In 2010 and 2011, an increase in investor complaints regarding private placements caused the Financial Industry Regulatory Authority (FINRA) to launch a nationwide investigation of broker/dealers marketing and selling the products. As a result of the investigation, a number of fraud and sales practice abuses were uncovered. Two major cases involved Medical Capital Holdings and Provident Royalties.

Both entities were charged with fraud by the SEC in 2009. Since then, several broker/dealers that sold private placements in Medical Capital and Provident Royalties have faced enforcement actions, as well as fines by regulators. Meanwhile, investors are continuing to file lawsuits and arbitration claims over the failed deals.

As reported Dec. 14 by the Wall Street Journal, baby boomers are most vulnerable victims of investment scams involving private placements. Of the enforcements in 2010 for investors age 50 or older, cases involving unregistered securities outnumbered those related to ordinary stocks and bonds by a ratio of five to one, according to the North American Securities Administrators Association.

One of the victims of those crimes is Keith Grimes, 56. Grimes put $500,000 – his entire life savings – into an investment fund that promised returns of 14% to 24%. Described as having a manager with a successful track record of trading stocks and other financial products, the investment turned out to be a Ponzi scheme, in which money from new investors is used to pay returns to other investors.
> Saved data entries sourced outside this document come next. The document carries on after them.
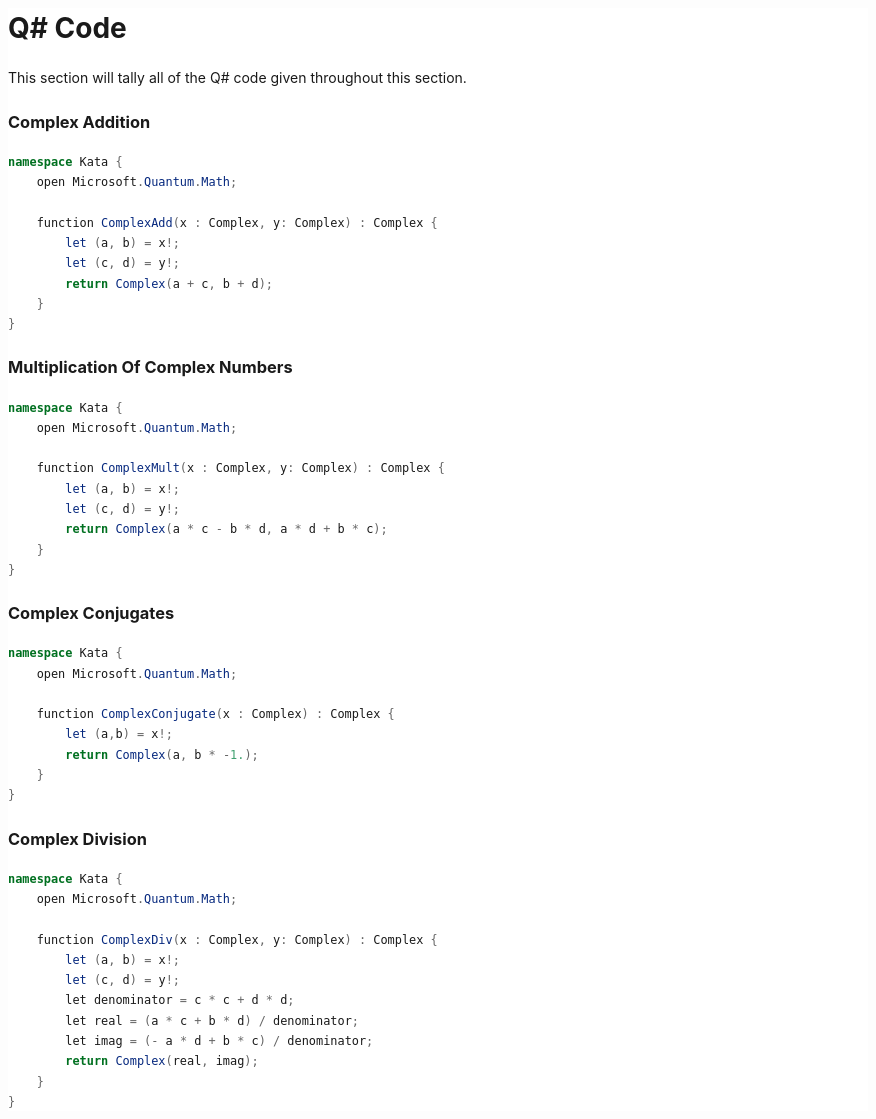 
# Q# Code

This section will tally all of the Q# code given throughout this section.

### Complex Addition

```C#
namespace Kata {    
    open Microsoft.Quantum.Math;
     
    function ComplexAdd(x : Complex, y: Complex) : Complex {        
        let (a, b) = x!;
        let (c, d) = y!;
        return Complex(a + c, b + d);
    }
}
```

### Multiplication Of Complex Numbers

```C#
namespace Kata {    
    open Microsoft.Quantum.Math;
    
    function ComplexMult(x : Complex, y: Complex) : Complex {
        let (a, b) = x!;
        let (c, d) = y!;
        return Complex(a * c - b * d, a * d + b * c);
    }
}
```

### Complex Conjugates

```C#
namespace Kata {    
    open Microsoft.Quantum.Math;

    function ComplexConjugate(x : Complex) : Complex {        
        let (a,b) = x!;
        return Complex(a, b * -1.);
    }
}
```

### Complex Division

```C#
namespace Kata {    
    open Microsoft.Quantum.Math;
    
    function ComplexDiv(x : Complex, y: Complex) : Complex {
        let (a, b) = x!;
        let (c, d) = y!;
        let denominator = c * c + d * d;
        let real = (a * c + b * d) / denominator;
        let imag = (- a * d + b * c) / denominator;
        return Complex(real, imag);
    }
}
```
The so-called manager of the fund in question was James D. Risher. On Dec. 6, Risher was sentenced to more than 19 years in federal prison. Meanwhile, Grimes, who lost almost all of his financial savings in the doomed deal, is now living in a borrowed mobile home and running an industrial-fiberglass business, according to the Wall Street Journal article.

According to the SEC, Risher raised $22 million from more than 100 investors, while placing only $2.5 million in brokerage accounts and losing about $890,000 through his trading. More than $8 million went to “management and performance fees,” with Risher spending $4.5 million on jewelry, gifts, property and personal expenses.